Records contained in a dataset
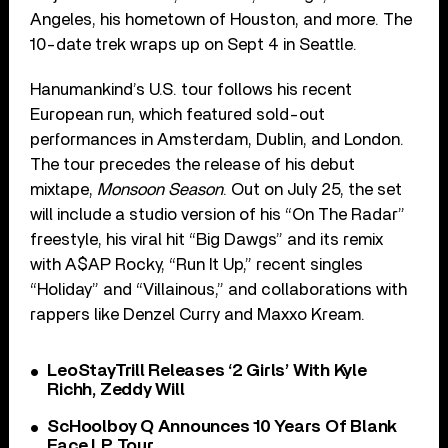
Angeles, his hometown of Houston, and more. The
10-date trek wraps up on Sept 4 in Seattle.
Hanumankind’s U.S. tour follows his recent
European run, which featured sold-out
performances in Amsterdam, Dublin, and London.
The tour precedes the release of his debut
mixtape,
Monsoon Season
. Out on July 25, the set
will include a studio version of his “On The Radar”
freestyle, his viral hit “Big Dawgs” and its remix
with A$AP Rocky, “Run It Up,” recent singles
“Holiday” and “Villainous,” and collaborations with
rappers like Denzel Curry and Maxxo Kream.
LeoStayTrill Releases ‘2 Girls’ With Kyle
Richh, Zeddy Will
ScHoolboy Q Announces 10 Years Of Blank
Face LP Tour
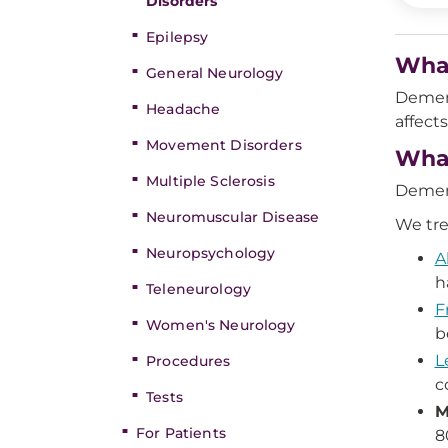
Disorders
Epilepsy
What
General Neurology
Dement
Headache
affect
Movement Disorders
What
Multiple Sclerosis
Dement
Neuromuscular Disease
We tre
Neuropsychology
A
h
Teleneurology
F
Women's Neurology
b
L
Procedures
c
Tests
M
For Patients
8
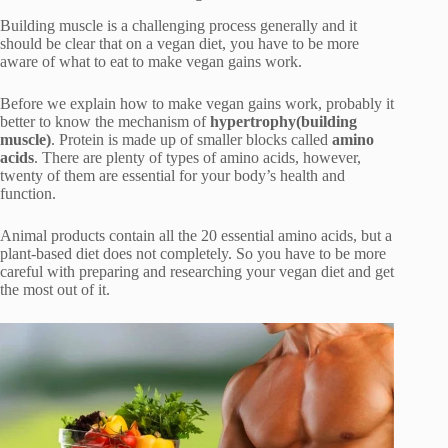
Building muscle is a challenging process generally and it
should be clear that on a vegan diet, you have to be more
aware of what to eat to make vegan gains work.
Before we explain how to make vegan gains work, probably it
better to know the mechanism of
hypertrophy(building
muscle)
. Protein is made up of smaller blocks called
amino
acids
. There are plenty of types of amino acids, however,
twenty of them are essential for your body’s health and
function.
Animal products contain all the 20 essential amino acids, but a
plant-based diet does not completely. So you have to be more
careful with preparing and researching your vegan diet and get
the most out of it.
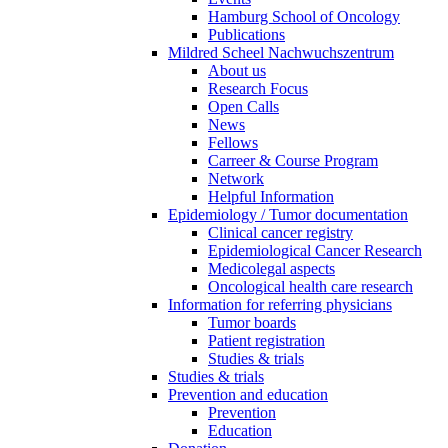
Hamburg School of Oncology
Publications
Mildred Scheel Nachwuchszentrum
About us
Research Focus
Open Calls
News
Fellows
Carreer & Course Program
Network
Helpful Information
Epidemiology / Tumor documentation
Clinical cancer registry
Epidemiological Cancer Research
Medicolegal aspects
Oncological health care research
Information for referring physicians
Tumor boards
Patient registration
Studies & trials
Studies & trials
Prevention and education
Prevention
Education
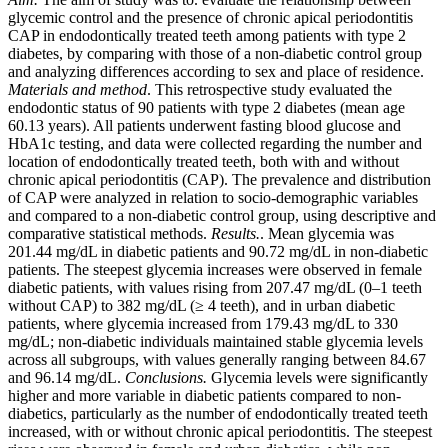
glycemic control and the presence of chronic apical periodontitis
CAP in endodontically treated teeth among patients with type 2
diabetes, by comparing with those of a non-diabetic control group
and analyzing differences according to sex and place of residence.
Materials and method
. This retrospective study evaluated the
endodontic status of 90 patients with type 2 diabetes (mean age
60.13 years). All patients underwent fasting blood glucose and
HbA1c testing, and data were collected regarding the number and
location of endodontically treated teeth, both with and without
chronic apical periodontitis (CAP). The prevalence and distribution
of CAP were analyzed in relation to socio-demographic variables
and compared to a non-diabetic control group, using descriptive and
comparative statistical methods.
Results.
. Mean glycemia was
201.44 mg/dL in diabetic patients and 90.72 mg/dL in non-diabetic
patients. The steepest glycemia increases were observed in female
diabetic patients, with values rising from 207.47 mg/dL (0–1 teeth
without CAP) to 382 mg/dL (≥ 4 teeth), and in urban diabetic
patients, where glycemia increased from 179.43 mg/dL to 330
mg/dL; non-diabetic individuals maintained stable glycemia levels
across all subgroups, with values generally ranging between 84.67
and 96.14 mg/dL.
Conclusions.
Glycemia levels were significantly
higher and more variable in diabetic patients compared to non-
diabetics, particularly as the number of endodontically treated teeth
increased, with or without chronic apical periodontitis. The steepest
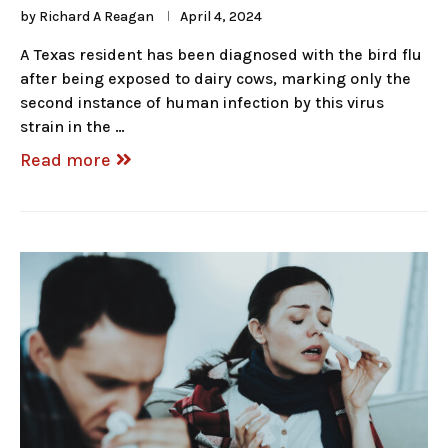
by
Richard A Reagan
April 4, 2024
A Texas resident has been diagnosed with the bird flu
after being exposed to dairy cows, marking only the
second instance of human infection by this virus
strain in the …
Read more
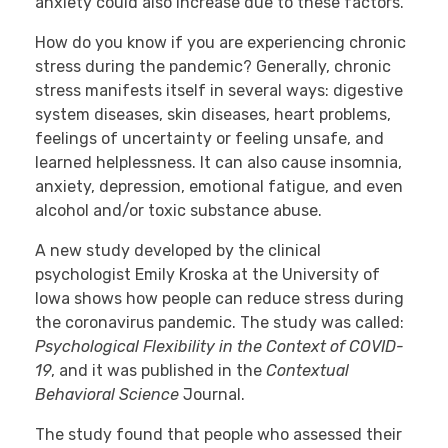
anxiety could also increase due to these factors.
How do you know if you are experiencing chronic
stress during the pandemic? Generally, chronic
stress manifests itself in several ways: digestive
system diseases, skin diseases, heart problems,
feelings of uncertainty or feeling unsafe, and
learned helplessness. It can also cause insomnia,
anxiety, depression, emotional fatigue, and even
alcohol and/or toxic substance abuse.
A new study developed by the clinical
psychologist Emily Kroska at the University of
Iowa shows how people can reduce stress during
the coronavirus pandemic. The study was called:
Psychological Flexibility in the Context of COVID-
19
, and it was published in the
Contextual
Behavioral Science
Journal.
The study found that people who assessed their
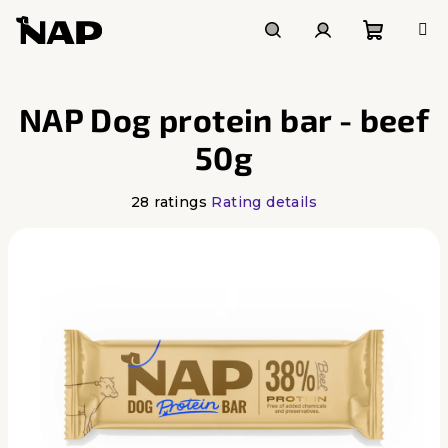
Skip
to
content
Shoppi
Search
Login
NAP Dog protein bar - beef
cart
50g
The
28 ratings
Rating details
average
product
rating
is
4,6
out
of
5
stars.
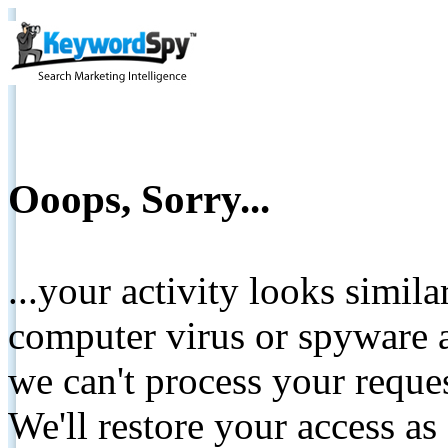
Ooops, Sorry...
...your activity looks simil
computer virus or spyware a
we can't process your reque
We'll restore your access as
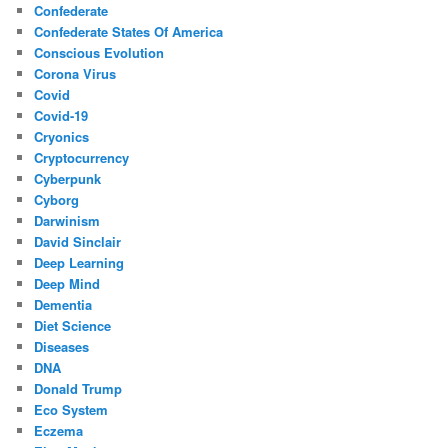
Confederate
Confederate States Of America
Conscious Evolution
Corona Virus
Covid
Covid-19
Cryonics
Cryptocurrency
Cyberpunk
Cyborg
Darwinism
David Sinclair
Deep Learning
Deep Mind
Dementia
Diet Science
Diseases
DNA
Donald Trump
Eco System
Eczema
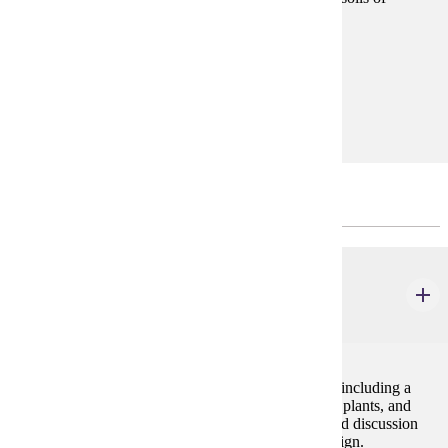
southern Minnesota. Local field trips included.
Prerequisites:
none
Goal Areas:
GE-03, GE-10
Major Common Core
BIOL 106
General Biology II
4 credits
Study of biological processes at the organismal level including a
survey of life forms (viruses, bacteria, protists, fungi, plants, and
animals), their evolution, and ecology. Laboratory and discussion
sessions stress problem solving and experimental design.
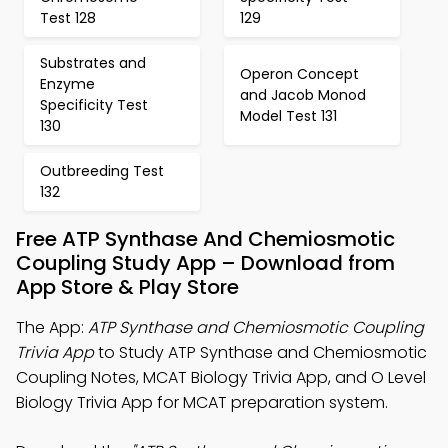
Test 128
129
Substrates and
Operon Concept
Enzyme
and Jacob Monod
Specificity Test
Model Test 131
130
Outbreeding Test
132
Free ATP Synthase And Chemiosmotic
Coupling Study App – Download from
App Store & Play Store
The App:
ATP Synthase and Chemiosmotic Coupling
Trivia App
to Study ATP Synthase and Chemiosmotic
Coupling Notes, MCAT Biology Trivia App, and O Level
Biology Trivia App for MCAT preparation system.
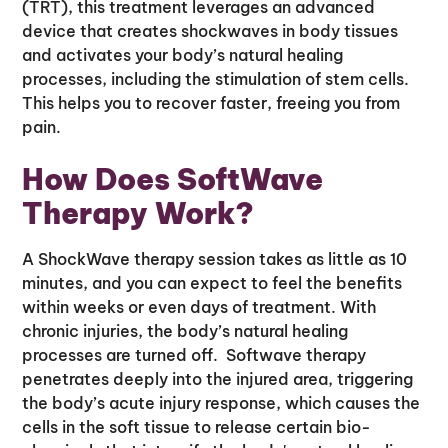
(TRT), this treatment leverages an advanced
device that creates shockwaves in body tissues
and activates your body’s natural healing
processes, including the stimulation of stem cells.
This helps you to recover faster, freeing you from
pain.
How Does SoftWave
Therapy Work?
A ShockWave therapy session takes as little as 10
minutes, and you can expect to feel the benefits
within weeks or even days of treatment. With
chronic injuries, the body’s natural healing
processes are turned off. Softwave therapy
penetrates deeply into the injured area, triggering
the body’s acute injury response, which causes the
cells in the soft tissue to release certain bio-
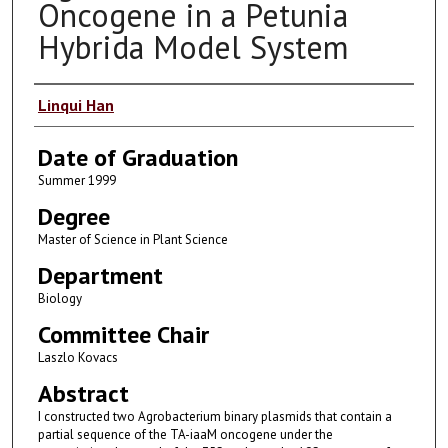
Oncogene in a Petunia
Hybrida Model System
Author
Linqui Han
Date of Graduation
Summer 1999
Degree
Master of Science in Plant Science
Department
Biology
Committee Chair
Laszlo Kovacs
Abstract
I constructed two Agrobacterium binary plasmids that contain a
partial sequence of the TA-iaaM oncogene under the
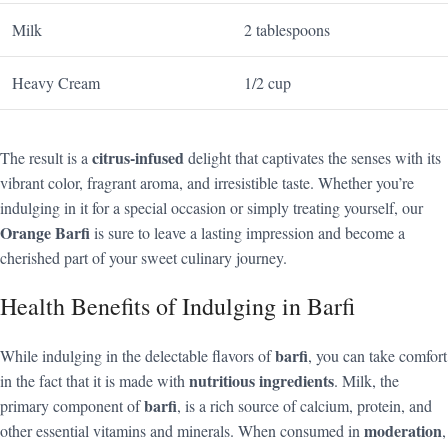
Milk
2 tablespoons
Heavy Cream
1/2 cup
citrus-infused
The result is a
delight that captivates the senses with its
vibrant color, fragrant aroma, and irresistible taste. Whether you’re
indulging in it for a special occasion or simply treating yourself, our
Orange Barfi
is sure to leave a lasting impression and become a
cherished part of your sweet culinary journey.
Health Benefits of Indulging in Barfi
barfi
While indulging in the delectable flavors of
, you can take comfort
nutritious ingredients
in the fact that it is made with
. Milk, the
barfi
primary component of
, is a rich source of calcium, protein, and
moderation
other essential vitamins and minerals. When consumed in
,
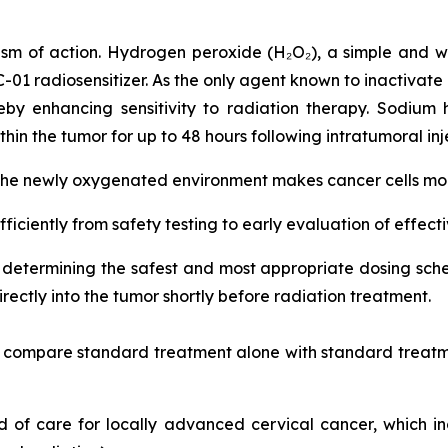
sm of action. Hydrogen peroxide (H₂O₂), a simple and w
RC-01 radiosensitizer. As the only agent known to inactivate
by enhancing sensitivity to radiation therapy. Sodium 
hin the tumor for up to 48 hours following intratumoral inj
 the newly oxygenated environment makes cancer cells more
fficiently from safety testing to early evaluation of effect
on determining the safest and most appropriate dosing s
ectly into the tumor shortly before radiation treatment.
nd compare standard treatment alone with standard treatm
ard of care for locally advanced cervical cancer, which 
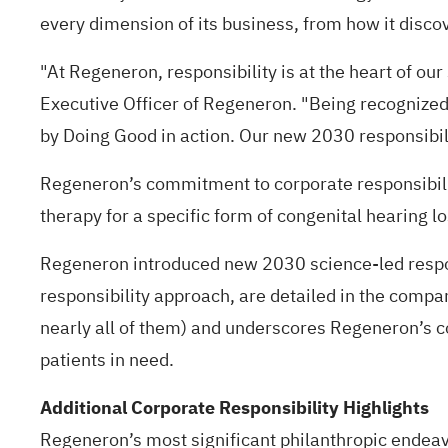
every dimension of its business, from how it disc
"At Regeneron, responsibility is at the heart of ou
Executive Officer of Regeneron. "Being recognized 
by Doing Good in action. Our new 2030 responsibili
Regeneron’s commitment to corporate responsibilit
therapy for a specific form of congenital hearing lo
Regeneron introduced new
2030 science-led respo
responsibility approach, are detailed in the comp
nearly all of them) and underscores Regeneron’s c
patients in need.
Additional Corporate Responsibility Highlights
Regeneron’s most significant philanthropic endeavo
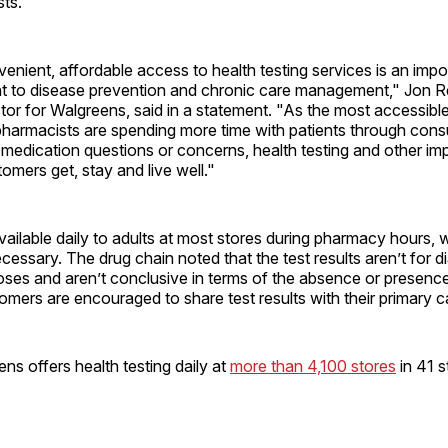
ts.
enient, affordable access to health testing services is an impo
 to disease prevention and chronic care management," Jon Re
or for Walgreens, said in a statement. "As the most accessible
pharmacists are spending more time with patients through consu
medication questions or concerns, health testing and other im
tomers get, stay and live well."
vailable daily to adults at most stores during pharmacy hours, 
essary. The drug chain noted that the test results aren’t for d
ses and aren’t conclusive in terms of the absence or presence
omers are encouraged to share test results with their primary c
ens offers health testing daily at
more than 4,100 stores
in 41 s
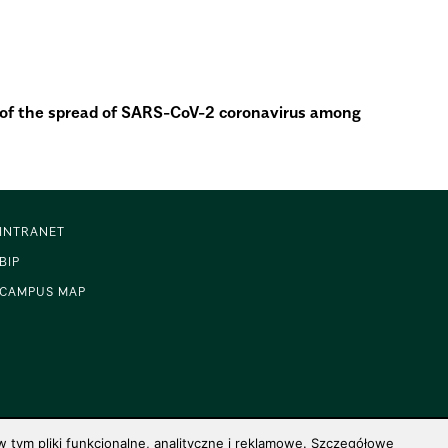
n of the spread of SARS-CoV-2 coronavirus among
INTRANET
BIP
CAMPUS MAP
 tym pliki funkcjonalne, analityczne i reklamowe. Szczegółowe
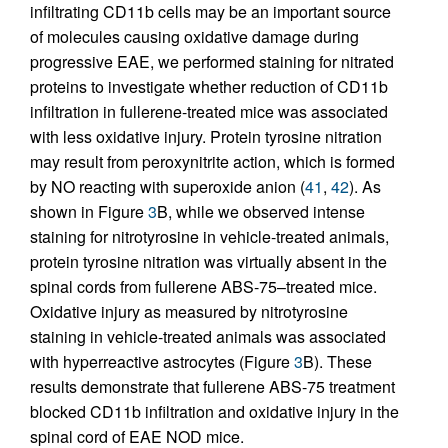
infiltrating CD11b cells may be an important source
of molecules causing oxidative damage during
progressive EAE, we performed staining for nitrated
proteins to investigate whether reduction of CD11b
infiltration in fullerene-treated mice was associated
with less oxidative injury. Protein tyrosine nitration
may result from peroxynitrite action, which is formed
by NO reacting with superoxide anion (
41
,
42
). As
shown in Figure
3
B, while we observed intense
staining for nitrotyrosine in vehicle-treated animals,
protein tyrosine nitration was virtually absent in the
spinal cords from fullerene ABS-75–treated mice.
Oxidative injury as measured by nitrotyrosine
staining in vehicle-treated animals was associated
with hyperreactive astrocytes (Figure
3
B). These
results demonstrate that fullerene ABS-75 treatment
blocked CD11b infiltration and oxidative injury in the
spinal cord of EAE NOD mice.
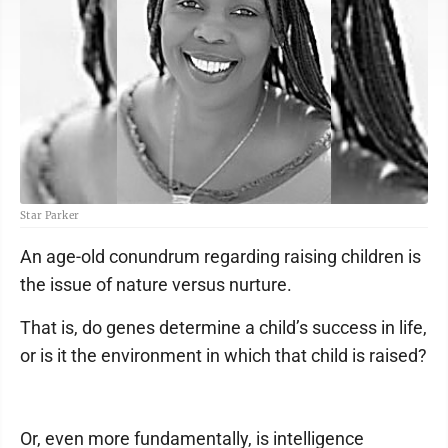
Star Parker
An age-old conundrum regarding raising children is
the issue of nature versus nurture.
That is, do genes determine a child’s success in life,
or is it the environment in which that child is raised?
Or, even more fundamentally, is intelligence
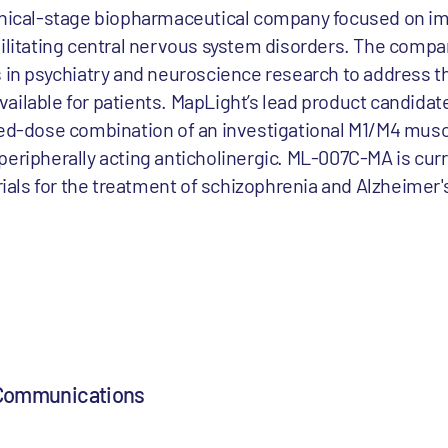
inical-stage biopharmaceutical company focused on im
bilitating central nervous system disorders. The comp
 in psychiatry and neuroscience research to address the
ailable for patients. MapLight’s lead product candidat
xed-dose combination of an investigational M1/M4 musc
peripherally acting anticholinergic. ML-007C-MA is curr
trials for the treatment of schizophrenia and Alzheimer
 Communications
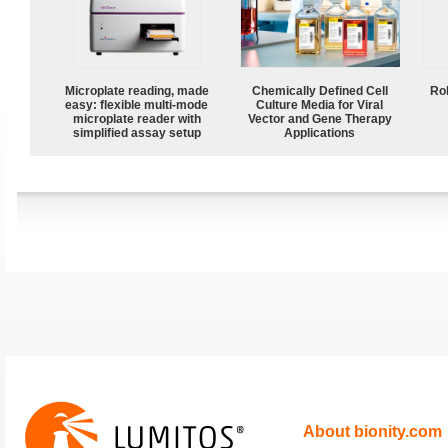
Microplate reading, made
Chemically Defined Cell
Ro
easy: flexible multi-mode
Culture Media for Viral
microplate reader with
Vector and Gene Therapy
simplified assay setup
Applications
About bionity.com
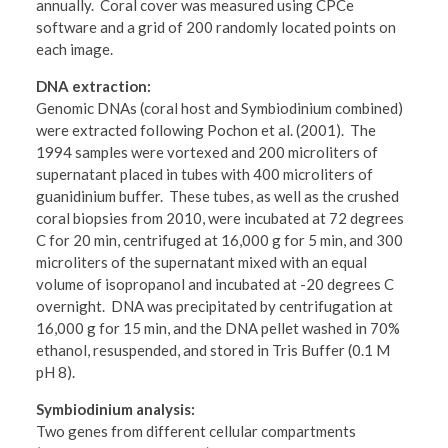
annually. Coral cover was measured using CPCe
software and a grid of 200 randomly located points on
each image.
DNA extraction:
Genomic DNAs (coral host and Symbiodinium combined)
were extracted following Pochon et al. (2001). The
1994 samples were vortexed and 200 microliters of
supernatant placed in tubes with 400 microliters of
guanidinium buffer. These tubes, as well as the crushed
coral biopsies from 2010, were incubated at 72 degrees
C for 20 min, centrifuged at 16,000 g for 5 min, and 300
microliters of the supernatant mixed with an equal
volume of isopropanol and incubated at -20 degrees C
overnight. DNA was precipitated by centrifugation at
16,000 g for 15 min, and the DNA pellet washed in 70%
ethanol, resuspended, and stored in Tris Buffer (0.1 M
pH 8).
Symbiodinium analysis:
Two genes from different cellular compartments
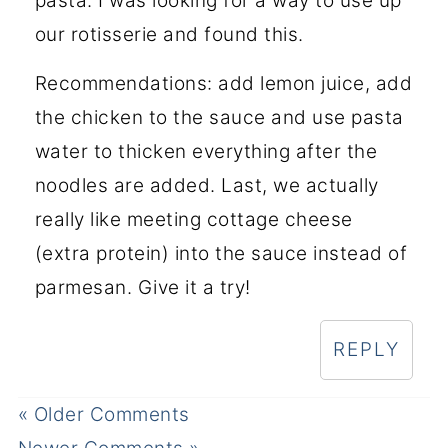
pasta. I was looking for a way to use up
our rotisserie and found this.
Recommendations: add lemon juice, add
the chicken to the sauce and use pasta
water to thicken everything after the
noodles are added. Last, we actually
really like meeting cottage cheese
(extra protein) into the sauce instead of
parmesan. Give it a try!
REPLY
« Older Comments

* _WHAT IS BEING ASKED_
Starting at the line above that contains "Mean glycemia was", repeat each line exactly up to and including the line that contains "diabetic patients, with", and stop there.

* _EXPECTED OUTPUT_
. Mean glycemia was
201.44 mg/dL in diabetic patients and 90.72 mg/dL in non-diabetic
patients. The steepest glycemia increases were observed in female
diabetic patients, with values rising from 207.47 mg/dL (0–1 teeth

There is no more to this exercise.